*TASK INSTRUCTIONS:*
Could you change "pose" to "view" throughout the lines of all the entries below, keep everything else identical, and leave out the pictures?

*Stored entries:*

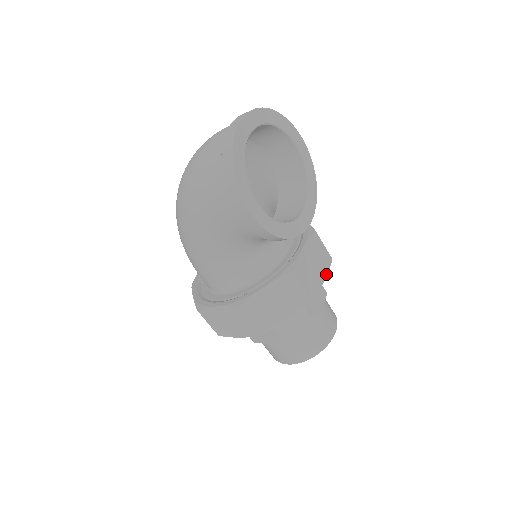
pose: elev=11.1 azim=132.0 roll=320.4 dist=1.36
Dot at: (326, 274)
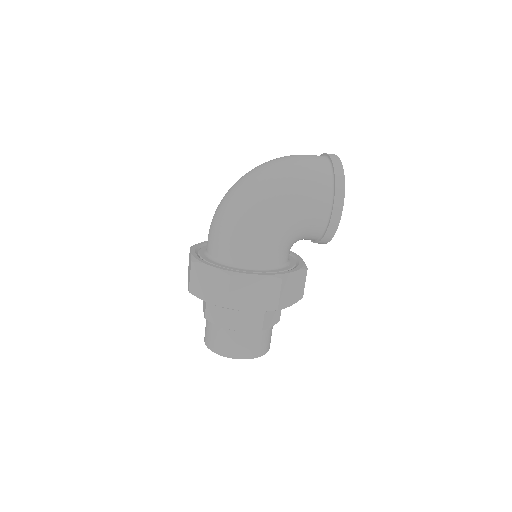
Dot at: occluded
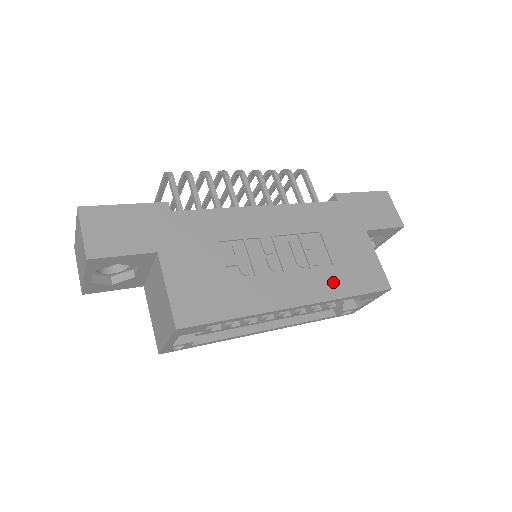
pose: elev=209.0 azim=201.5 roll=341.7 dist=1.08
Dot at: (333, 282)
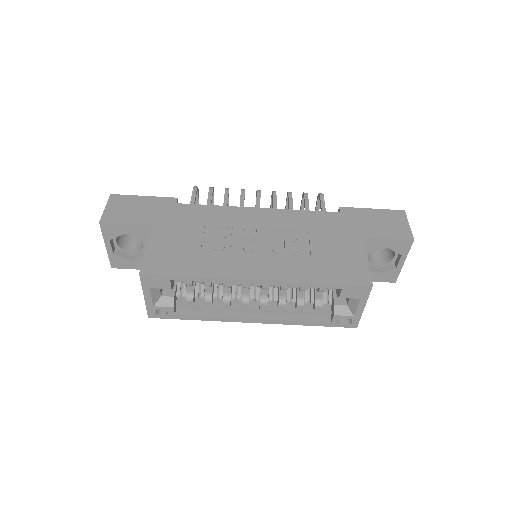
Dot at: (304, 269)
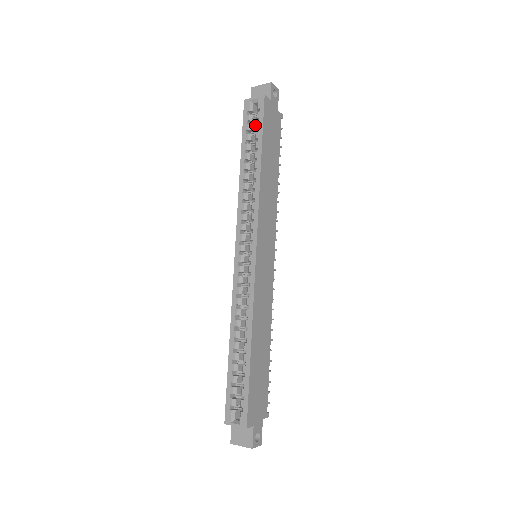
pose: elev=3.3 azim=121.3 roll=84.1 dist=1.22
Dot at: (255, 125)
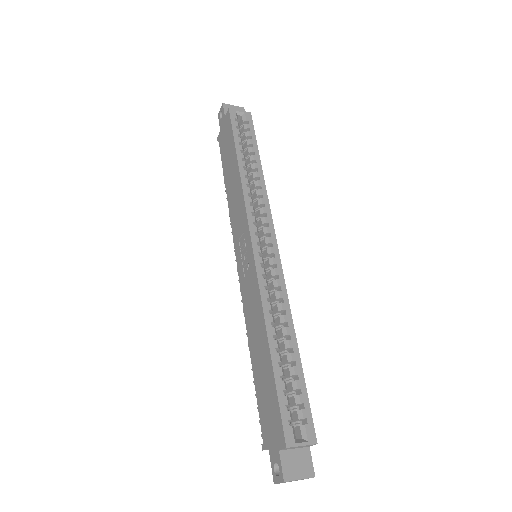
Dot at: occluded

*ANSWER TO THIS TASK:*
view: elev=11.1 azim=132.0 roll=320.4 dist=1.36
Dot at: (326, 274)
Dot at: occluded
view: elev=209.0 azim=201.5 roll=341.7 dist=1.08
Dot at: (333, 282)
Dot at: (304, 269)
view: elev=3.3 azim=121.3 roll=84.1 dist=1.22
Dot at: (255, 125)
Dot at: occluded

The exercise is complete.